== Texte à lire

M. Philippe Auberger - Il faut voter les amendements proposés et voir si, d'ici à la deuxième lecture, le Gouvernement peut proposer de revenir à la disposition qu'avait supprimée le Sénat, à savoir une majoration de l'IS pour les entreprises pétrolières qui ne respectent pas leurs obligations d'incorporation. Nous serions alors très disposés à supprimer la TGAP.

M. Eric Besson - Je n'ai pas bien compris les arguments juridiques du ministre. Fixer un certain niveau d'incorporation serait contraire à la liberté du commerce ? Si vraiment tel est le cas, j'ai le sentiment que nous adoptons beaucoup de dispositions contraires à celle-ci...

M. Pierre Méhaignerie, président de la commission des finances - Je comprends l'attente du monde agricole...

Mme Pascale Gruny - ...et des industries !

M. le Président de la commission - ...mais la réalité est complexe. Pour ne pas avoir chaque année le même débat, il faudrait, Monsieur le ministre, que nous disposions d'études d'impact.

M. le Ministre délégué - Un rapport de l'inspection des finances vient de m'être remis, je le tiens à votre disposition. La mesure que nous retenons y est préconisée.

Vous savez bien, Monsieur Gest, que le droit ne se fait pas seulement ici. Nous avons des règles européennes à respecter, en l'occurrence celle selon laquelle les politiques nationales destinées à promouvoir l'utilisation des biocarburants ne doivent pas conduire à l'interdiction de la libre circulation des carburants qui répondent aux normes harmonisées définies au niveau communautaire.

Concernant l'IS, je veux bien retravailler le dossier. Mais comme les sociétés concernées n'en paient pas beaucoup, je ne suis pas sûr que nous obtenions l'effet recherché.

Je vous invite donc à adopter les amendements.

Les amendements 5, 174 et 324, mis aux voix, sont adoptés.

M. le Rapporteur général - L'amendement 312 est rédactionnel.

L'amendement 312, accepté par le Gouvernement, est adopté.

M. Pierre-Christophe Baguet - L'amendement 6, adopté par la commission, a pour objectif de préciser la valeur énergétique qui doit être prise en compte pour le contenu en alcool des dérivés de l'alcool éthylique incorporés au supercarburant dont la composante est d'origine agricole. Cette valeur doit être celle de l'éthanol, qui est le produit renouvelable, et non celle de l'ETBE, qui contient une composante non renouvelable - l'isobutylène.

====
== Bloc de données

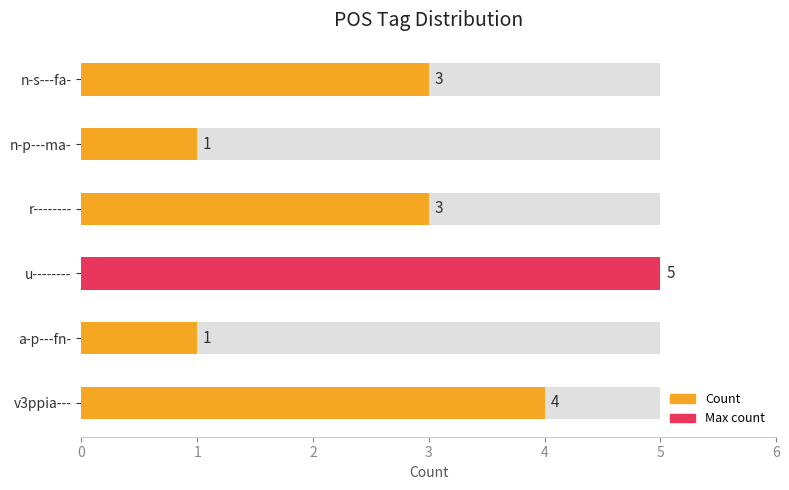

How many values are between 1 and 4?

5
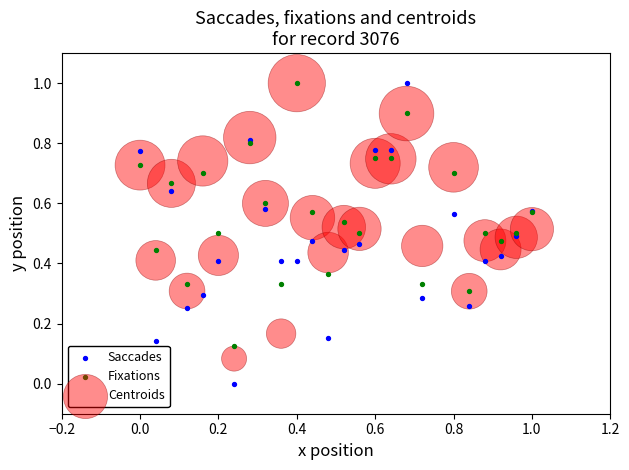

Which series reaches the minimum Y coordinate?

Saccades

====

#### [Consignes de travail]
1. D'après le compte rendu, quels amendements sont adoptés juste après l'invitation du ministre délégué à les voter ?
2. Transcrivez le passage du compte rendu situé entre « Vous savez bien, Monsieur » et « adopter les amendements. », ces deux bornes comprises.
3. Indiquez si chacune des affirmations suivantes concorde avec le compte rendu, en répondant par oui ou par non et en citant les mots qui tranchent.
(a) Le ministre délégué affirme que le rapport de l'inspection des finances préconise la mesure retenue.
(b) Le Gouvernement refuse l'amendement 312.
(c) M. Pierre-Christophe Baguet soutient que la valeur énergétique à retenir est celle de l'ETBE.

#### [Corrigé des consignes]
1. Les amendements 5, 174 et 324.

2.
Vous savez bien, Monsieur Gest, que le droit ne se fait pas seulement ici. Nous avons des règles européennes à respecter, en l'occurrence celle selon laquelle les politiques nationales destinées à promouvoir l'utilisation des biocarburants ne doivent pas conduire à l'interdiction de la libre circulation des carburants qui répondent aux normes harmonisées définies au niveau communautaire.

Concernant l'IS, je veux bien retravailler le dossier. Mais comme les sociétés concernées n'en paient pas beaucoup, je ne suis pas sûr que nous obtenions l'effet recherché.

Je vous invite donc à adopter les amendements.

3.
(a) Oui : « La mesure que nous retenons y est préconisée. »
(b) Non : « L'amendement 312, accepté par le Gouvernement, est adopté. »
(c) Non : « Cette valeur doit être celle de l'éthanol, qui est le produit renouvelable, et non celle de l'ETBE »